US-based author and sustainability and circularity specialist Deborah Dull launched her latest book at this year’s SAPICS Conference. Entitled “Full Circle: Supply Chains Reimagined: A Story of Circular Supply Chain Capabilities”, the book tells the story of Maya Patel. When a global supply chain crisis paralyses her manufacturing company, Maya proposes a radical solution: to repair and manufacture critical components locally, rather than depending on distant suppliers. In sharing Maya’s story, Dull discussed the concept of urban mining, where minerals and components are extracted from e-waste. “It’s less expensive to mine e-waste than the planet,” she told SAPICS delegates, and shared the astonishing statistic that there are 10 billion dead cell phones currently sitting in drawers in homes around the world.
Healthcare solutions for Africa by Africa
In a healthcare focused session this year, SAPICS attendees met Stella Kivila, a pharmacist turned health technology consultant and strategic advisor who is working to drive healthcare solutions for Africa created by African innovators. In the panel discussion that she chaired, she introduced two of these innovators - Dr Joseph Paul and Dr Arnaud Pourredon. Paul is a medical doctor and the founder of Dawa Mkononi, a startup in Tanzania.

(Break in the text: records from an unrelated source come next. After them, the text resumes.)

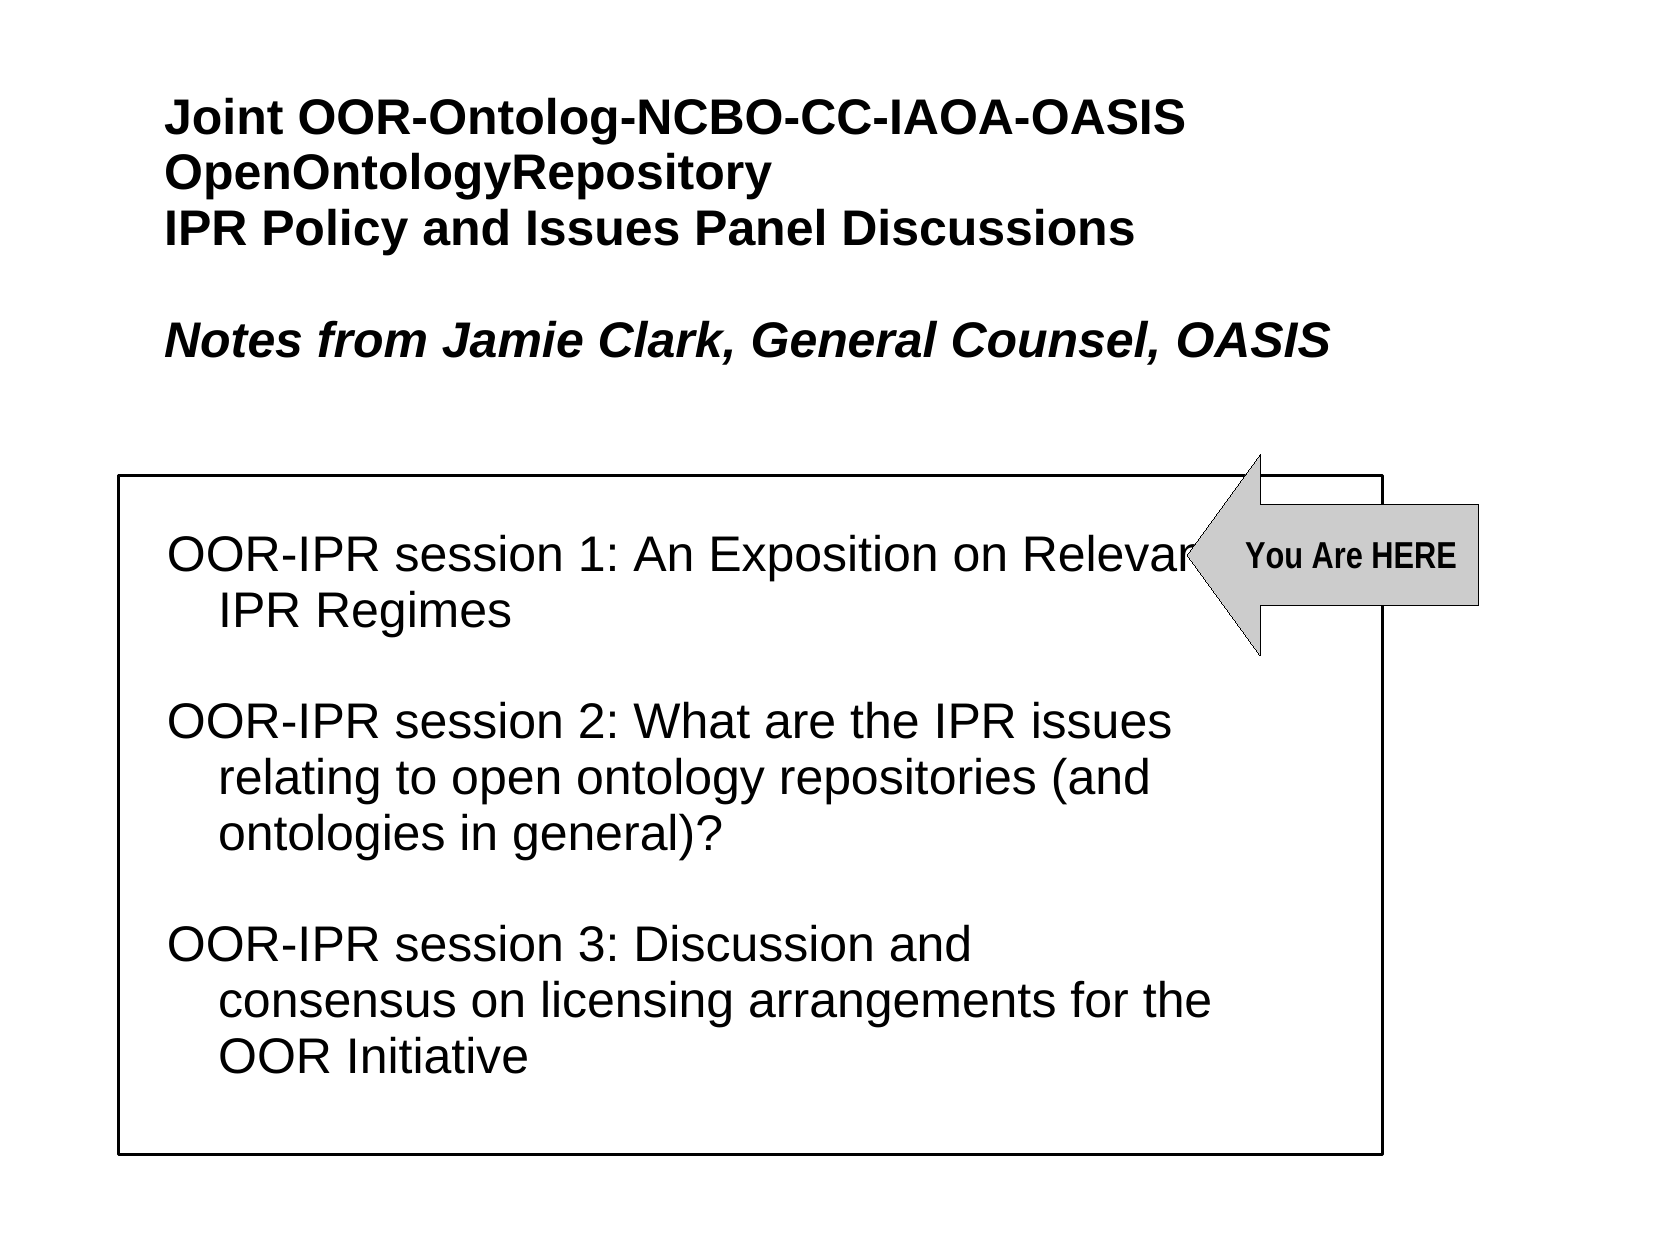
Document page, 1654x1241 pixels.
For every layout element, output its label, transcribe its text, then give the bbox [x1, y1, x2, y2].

text_box You Are HERE [1187, 454, 1479, 656]
text_box [118, 475, 1383, 1155]
text_box Joint OOR-Ontolog-NCBO-CC-IAOA-OASIS OpenOntologyRepository IPR Policy and Issues Panel Discussions Notes from Jamie Clark, General Counsel, OASIS [149, 81, 1435, 391]
text_box [1261, 475, 1383, 504]
text_box OOR-IPR session 1: An Exposition on Relevant IPR Regimes OOR-IPR session 2: What are the IPR issues relating to open ontology repositories (and ontologies in general)? OOR-IPR session 3: Discussion and consensus on licensing arrangements for the OOR Initiative [152, 518, 1239, 1109]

Dawa Mkononi means “medicine in the palm of your hand”, Kivila told the SAPICS audience. Dawa Mkononi’s story started six years ago, when Paul was in a rural village delivering a baby. He needed a drug to accelerate the mom’s labour, but it was not available. He asked the family to go and buy it and they only returned six hours later. Sadly, however, the drug they had bought didn’t work because it was probably counterfeit medicine. This was the catalyst for him to found his startup which is using technology to make safe, effective medicines more accessible to underserved health facilities. Pourredon was a surgeon in Cote d’Ivoire. He left his surgical career to start Meditect because he found it heartbreaking to be unable to purchase malaria treatment for a three-year-old. Meditect, Pourredon’s startup, is equipping thousands of health professionals in pharmacies and drugstores in Francophone Africa with modern, intuitive tools. By increasing the availability of essential medicines, we can increase the life expectancy of people in Africa by 10 years, he said.
Playing is the best way to learn, according to SAPICS 2025 speaker Laurent Vigouroux. The France-based supply chain expert explained that traditional supply chain training often struggles to engage participants and drive real-world results. Gamification and AI are transforming the learning experience, he said. Vigouroux examined the reasons for the phenomenal success of the LEGO-based supply chain game DDBrix, which is earning praise around the world for its success in simplifying complex concepts, fostering collaboration and boosting retention. A recent addition to the game concept is an AI agent that supports learners.